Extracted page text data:

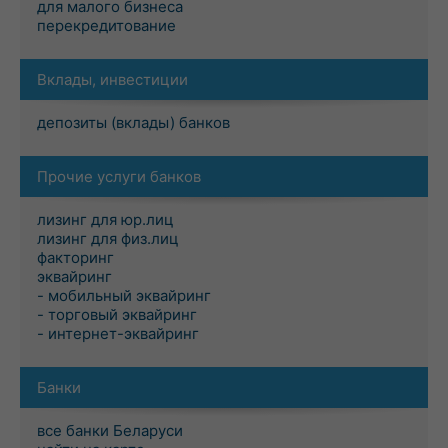
для малого бизнеса
перекредитование
Вклады, инвестиции
депозиты (вклады) банков
Прочие услуги банков
лизинг для юр.лиц
лизинг для физ.лиц
факторинг
эквайринг
- мобильный эквайринг
- торговый эквайринг
- интернет-эквайринг
Банки
все банки Беларуси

TO-DO ITEM: Check each line of the entries for the string "банков". Copy the lines that have it.

REPLY TO THE TASK:
депозиты (вклады) банков
Прочие услуги банков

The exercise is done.